Short task
Would you render the records below, from their start through the line containing "list 表達姿勢 若不善於走動則固定一側但不擋住視線", as a JSON list of strings, one string per line, leaving out blank lines?

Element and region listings
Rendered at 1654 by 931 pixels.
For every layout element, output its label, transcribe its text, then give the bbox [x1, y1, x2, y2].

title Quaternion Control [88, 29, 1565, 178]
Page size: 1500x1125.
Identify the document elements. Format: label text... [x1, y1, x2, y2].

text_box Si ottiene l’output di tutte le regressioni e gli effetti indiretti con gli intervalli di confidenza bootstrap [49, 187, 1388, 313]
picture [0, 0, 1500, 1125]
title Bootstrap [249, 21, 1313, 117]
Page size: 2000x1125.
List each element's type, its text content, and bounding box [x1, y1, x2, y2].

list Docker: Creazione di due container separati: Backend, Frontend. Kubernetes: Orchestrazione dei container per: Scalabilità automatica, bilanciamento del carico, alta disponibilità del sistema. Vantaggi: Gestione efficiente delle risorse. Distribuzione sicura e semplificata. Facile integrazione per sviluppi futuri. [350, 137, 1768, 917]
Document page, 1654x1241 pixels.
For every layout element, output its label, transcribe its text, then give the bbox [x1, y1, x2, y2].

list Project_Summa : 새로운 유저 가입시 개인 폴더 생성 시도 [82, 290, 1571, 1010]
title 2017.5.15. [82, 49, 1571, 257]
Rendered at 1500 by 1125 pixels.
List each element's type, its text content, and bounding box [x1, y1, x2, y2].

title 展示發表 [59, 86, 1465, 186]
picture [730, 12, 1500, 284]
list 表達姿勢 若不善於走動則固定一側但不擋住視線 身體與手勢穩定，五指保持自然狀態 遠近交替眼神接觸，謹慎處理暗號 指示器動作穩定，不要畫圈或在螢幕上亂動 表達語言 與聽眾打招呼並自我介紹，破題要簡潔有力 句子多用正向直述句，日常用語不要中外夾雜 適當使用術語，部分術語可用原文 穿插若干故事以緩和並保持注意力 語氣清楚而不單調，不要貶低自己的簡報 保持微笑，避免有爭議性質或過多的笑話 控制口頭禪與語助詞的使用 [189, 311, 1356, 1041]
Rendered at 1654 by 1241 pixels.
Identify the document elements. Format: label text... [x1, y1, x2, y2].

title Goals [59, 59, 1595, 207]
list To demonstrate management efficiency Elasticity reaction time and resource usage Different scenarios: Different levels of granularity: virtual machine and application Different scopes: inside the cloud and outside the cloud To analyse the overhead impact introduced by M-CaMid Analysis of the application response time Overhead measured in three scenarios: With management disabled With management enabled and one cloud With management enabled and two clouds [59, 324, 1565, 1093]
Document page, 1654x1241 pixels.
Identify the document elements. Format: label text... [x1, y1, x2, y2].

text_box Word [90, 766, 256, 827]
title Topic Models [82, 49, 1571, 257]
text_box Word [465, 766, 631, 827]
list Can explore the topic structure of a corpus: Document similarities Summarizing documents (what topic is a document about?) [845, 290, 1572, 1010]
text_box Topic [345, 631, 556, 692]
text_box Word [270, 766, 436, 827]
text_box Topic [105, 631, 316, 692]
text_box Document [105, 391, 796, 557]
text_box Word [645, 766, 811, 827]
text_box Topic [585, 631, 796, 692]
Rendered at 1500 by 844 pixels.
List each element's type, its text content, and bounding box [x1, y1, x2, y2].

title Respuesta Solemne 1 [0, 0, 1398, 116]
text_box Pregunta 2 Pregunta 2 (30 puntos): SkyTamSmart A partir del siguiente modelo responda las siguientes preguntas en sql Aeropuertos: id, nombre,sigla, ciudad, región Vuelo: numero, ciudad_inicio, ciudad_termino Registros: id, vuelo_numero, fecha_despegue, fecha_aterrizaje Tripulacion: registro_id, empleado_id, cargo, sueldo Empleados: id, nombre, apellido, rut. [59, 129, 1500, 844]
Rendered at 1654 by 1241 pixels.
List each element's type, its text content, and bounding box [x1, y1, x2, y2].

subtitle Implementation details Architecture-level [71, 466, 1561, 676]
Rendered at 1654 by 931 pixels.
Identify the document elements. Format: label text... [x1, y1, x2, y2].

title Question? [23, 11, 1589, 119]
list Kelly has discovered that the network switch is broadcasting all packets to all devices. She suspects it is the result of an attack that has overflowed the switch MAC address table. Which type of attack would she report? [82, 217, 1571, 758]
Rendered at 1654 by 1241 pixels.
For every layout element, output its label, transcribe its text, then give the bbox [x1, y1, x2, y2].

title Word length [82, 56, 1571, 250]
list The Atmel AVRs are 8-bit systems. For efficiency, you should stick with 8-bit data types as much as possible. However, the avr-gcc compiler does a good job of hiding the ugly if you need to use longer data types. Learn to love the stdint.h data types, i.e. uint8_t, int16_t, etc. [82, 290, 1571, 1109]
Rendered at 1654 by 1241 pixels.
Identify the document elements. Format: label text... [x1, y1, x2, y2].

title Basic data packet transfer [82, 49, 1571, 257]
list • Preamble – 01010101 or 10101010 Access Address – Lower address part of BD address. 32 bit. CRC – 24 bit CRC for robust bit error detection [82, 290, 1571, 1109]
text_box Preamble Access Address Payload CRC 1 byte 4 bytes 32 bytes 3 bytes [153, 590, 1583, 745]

Complete answer
[
  "Rendered at 1654 by 931 pixels.",
  "For every layout element, output its label, transcribe its text, then give the bbox [x1, y1, x2, y2].",
  "title Quaternion Control [88, 29, 1565, 178]",
  "Page size: 1500x1125.",
  "Identify the document elements. Format: label text... [x1, y1, x2, y2].",
  "text_box Si ottiene l’output di tutte le regressioni e gli effetti indiretti con gli intervalli di confidenza bootstrap [49, 187, 1388, 313]",
  "picture [0, 0, 1500, 1125]",
  "title Bootstrap [249, 21, 1313, 117]",
  "Page size: 2000x1125.",
  "List each element's type, its text content, and bounding box [x1, y1, x2, y2].",
  "list Docker: Creazione di due container separati: Backend, Frontend. Kubernetes: Orchestrazione dei container per: Scalabilità automatica, bilanciamento del carico, alta disponibilità del sistema. Vantaggi: Gestione efficiente delle risorse. Distribuzione sicura e semplificata. Facile integrazione per sviluppi futuri. [350, 137, 1768, 917]",
  "Document page, 1654x1241 pixels.",
  "For every layout element, output its label, transcribe its text, then give the bbox [x1, y1, x2, y2].",
  "list Project_Summa : 새로운 유저 가입시 개인 폴더 생성 시도 [82, 290, 1571, 1010]",
  "title 2017.5.15. [82, 49, 1571, 257]",
  "Rendered at 1500 by 1125 pixels.",
  "List each element's type, its text content, and bounding box [x1, y1, x2, y2].",
  "title 展示發表 [59, 86, 1465, 186]",
  "picture [730, 12, 1500, 284]",
  "list 表達姿勢 若不善於走動則固定一側但不擋住視線 身體與手勢穩定，五指保持自然狀態 遠近交替眼神接觸，謹慎處理暗號 指示器動作穩定，不要畫圈或在螢幕上亂動 表達語言 與聽眾打招呼並自我介紹，破題要簡潔有力 句子多用正向直述句，日常用語不要中外夾雜 適當使用術語，部分術語可用原文 穿插若干故事以緩和並保持注意力 語氣清楚而不單調，不要貶低自己的簡報 保持微笑，避免有爭議性質或過多的笑話 控制口頭禪與語助詞的使用 [189, 311, 1356, 1041]"
]